# New beekeeper..



## skngslfsuff (Mar 5, 2016)

Hi, we've been thinking about adding bees to the homestead but I feel really nervous about it. I have never been much of a bee fan and I feel like everything I read says how hard it is to start a hive. Anyone have any advice on starting a hive and feeling confident about it? I live in central michigan so our winters get pretty cold.



https://www.instagram.com/seekingselfsufficiency/
https://www.pinterest.com/mrsselfsufficie/
https://www.youtube.com/channel/UCmnKuLdjyGdFugBjcSJcIQg
http://www.seekingselfsufficiency.weebly.com/
https://www.facebook.com/seekingselfsufficiency/?ref=bookmarks


----------



## alleyyooper (Apr 22, 2005)

Getting started isn't all that hard if you have the money for equipment and the bees them self. 
Read all the above stuff in the sticky.
http://www.homesteadingtoday.com/livestock-forums/beekeeping/53438-advice-new-beekeeper.html

What is hard is keeping them alive with all the pestsides in use today and all the other things like the vorra mites and Nosema.
With treatments for the mites and nosema and not robbing to much honey they will do OK.

Join a club!!!!!!!! search Michigan bee keepers clubs to find one near you.

 Al


----------



## txsteele (Nov 19, 2014)

Nothing to be nervous about. Bees that are healthy are very peaceful. 
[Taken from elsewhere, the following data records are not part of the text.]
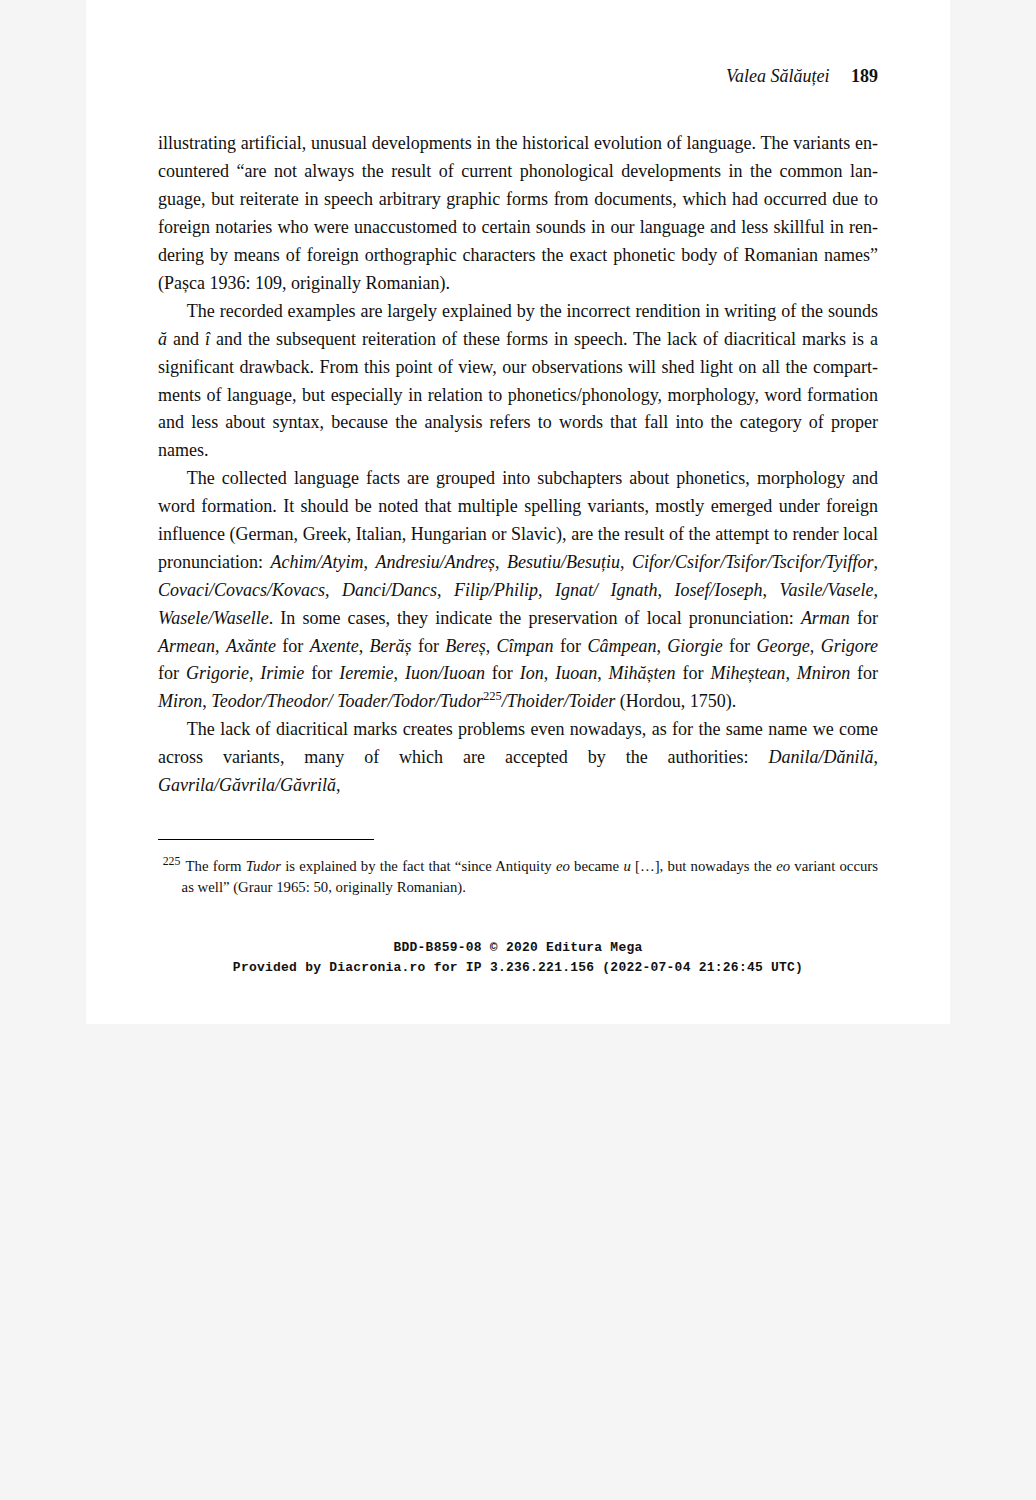Valea Sălăuței 189
illustrating artificial, unusual developments in the historical evolution of language. The variants encountered “are not always the result of current phonological developments in the common language, but reiterate in speech arbitrary graphic forms from documents, which had occurred due to foreign notaries who were unaccustomed to certain sounds in our language and less skillful in rendering by means of foreign orthographic characters the exact phonetic body of Romanian names” (Pașca 1936: 109, originally Romanian).
The recorded examples are largely explained by the incorrect rendition in writing of the sounds ă and î and the subsequent reiteration of these forms in speech. The lack of diacritical marks is a significant drawback. From this point of view, our observations will shed light on all the compartments of language, but especially in relation to phonetics/phonology, morphology, word formation and less about syntax, because the analysis refers to words that fall into the category of proper names.
The collected language facts are grouped into subchapters about phonetics, morphology and word formation. It should be noted that multiple spelling variants, mostly emerged under foreign influence (German, Greek, Italian, Hungarian or Slavic), are the result of the attempt to render local pronunciation: Achim/Atyim, Andresiu/Andreș, Besutiu/Besuțiu, Cifor/Csifor/Tsifor/Tscifor/Tyiffor, Covaci/Covacs/Kovacs, Danci/Dancs, Filip/Philip, Ignat/ Ignath, Iosef/Ioseph, Vasile/Vasele, Wasele/Waselle. In some cases, they indicate the preservation of local pronunciation: Arman for Armean, Axănte for Axente, Berăș for Bereș, Cîmpan for Câmpean, Giorgie for George, Grigore for Grigorie, Irimie for Ieremie, Iuon/Iuoan for Ion, Iuoan, Mihășten for Miheștean, Mniron for Miron, Teodor/Theodor/ Toader/Todor/Tudor225/Thoider/Toider (Hordou, 1750).
The lack of diacritical marks creates problems even nowadays, as for the same name we come across variants, many of which are accepted by the authorities: Danila/Dănilă, Gavrila/Găvrila/Găvrilă,
225 The form Tudor is explained by the fact that “since Antiquity eo became u […], but nowadays the eo variant occurs as well” (Graur 1965: 50, originally Romanian).
BDD-B859-08 © 2020 Editura Mega
Provided by Diacronia.ro for IP 3.236.221.156 (2022-07-04 21:26:45 UTC)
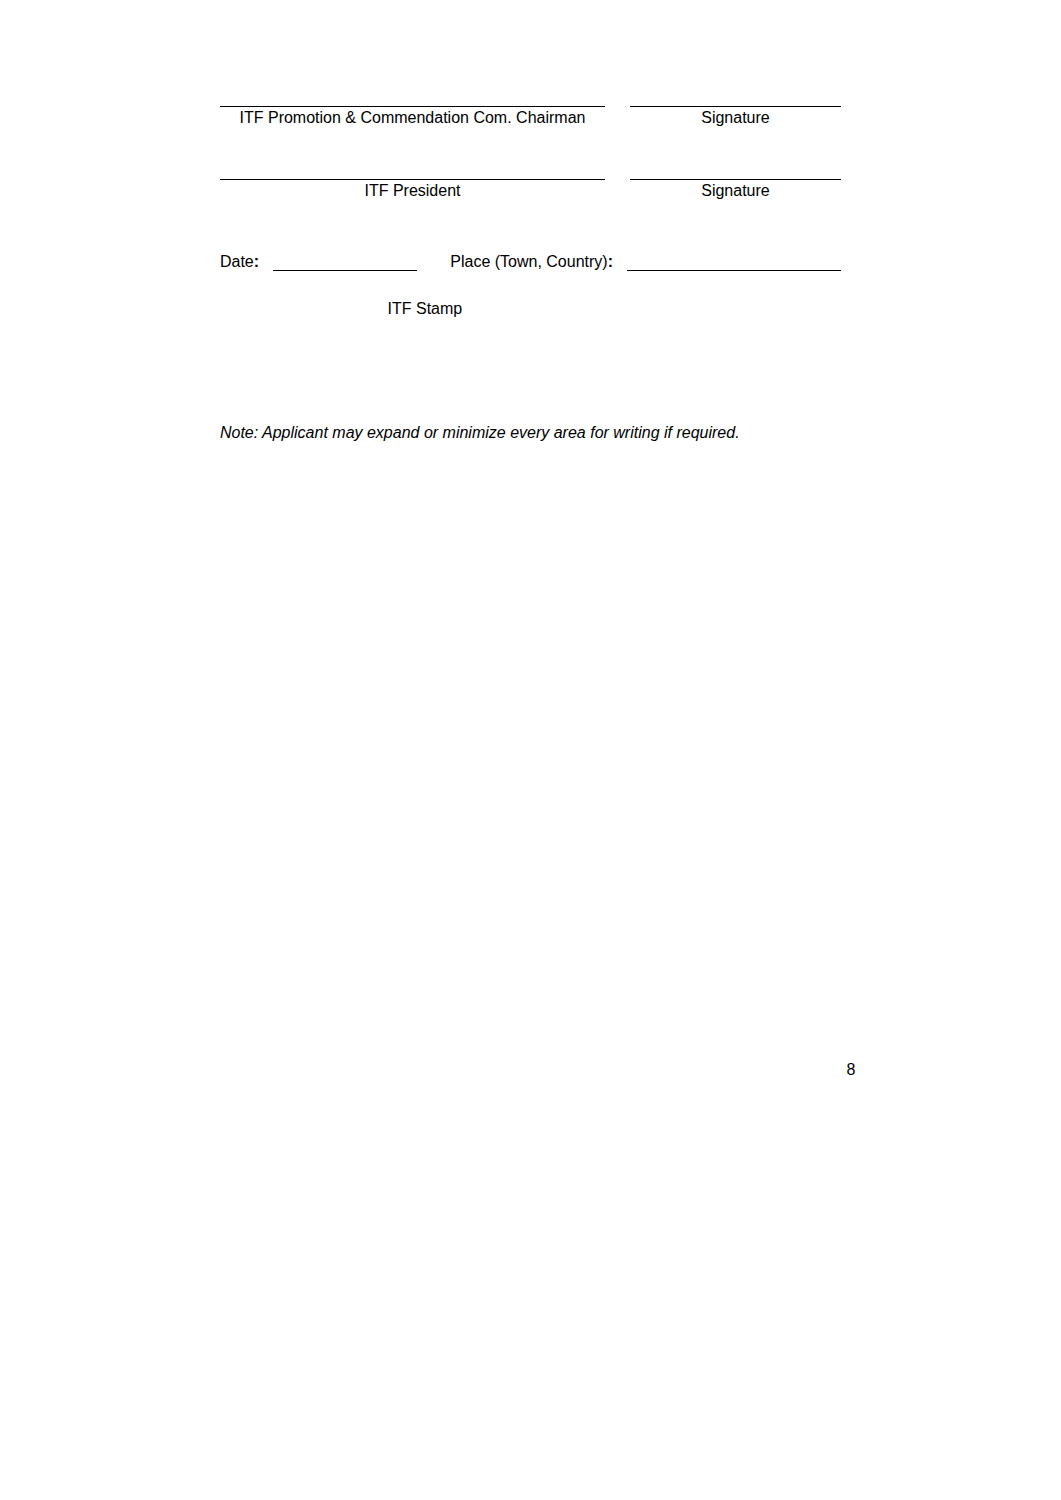ITF Promotion & Commendation Com. Chairman
Signature
ITF President
Signature
Date: Place (Town, Country):
ITF Stamp
Note: Applicant may expand or minimize every area for writing if required.
8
YouTube is great instructional tool. Look up JPTheBeeman and 629DirtRooster to see what I mean.


----------



## tom j (Apr 3, 2009)

had bees for ten years ,,, grand kids helped with the hives from 2 years old and on ,, we did not have suits for the first 4 or 5 years ,, and I have more fingers then the times I have put a suit on , and I am not gentle at all when I work them ,,, get stung 8 to 18 times a summer ,, most summers 10 or 12 ,,,,, the place the grand kids loved to play was 3 to 5 feet from the front of the hives


----------



## Terri (May 10, 2002)

Bees are actually pretty reasonable: If you make a mistake they will usually fix it for you, and if they cannot fix it then they will leave. That happened to me once, when I had put a queen In a weak and queenless hive but I did not feed them long enough. Instead of settling down they sucked up all of their honey and she led them away!

Bees are not as helpless as some domestic critters, and they can generally fix any mistakes that you make. Seriously. 

As a new beekeeper it would be wise to open each hive once a week, to check and make sure there is young brood and enough food stored. If the flowers are not blooming within 3 miles then they eat honey until the flowers are blooming again, and at that time the beekeeper needs to keep an eye on the amount of honey they have stored.

I have been told that an experienced beekeeper can tell how the bees are flying if they are bringing in nectar or not but I never could. I always had to smoke the bees and lift the lid to see what they were up to.

I think I averaged getting stung once a year, but then I never had more than a few hives.


----------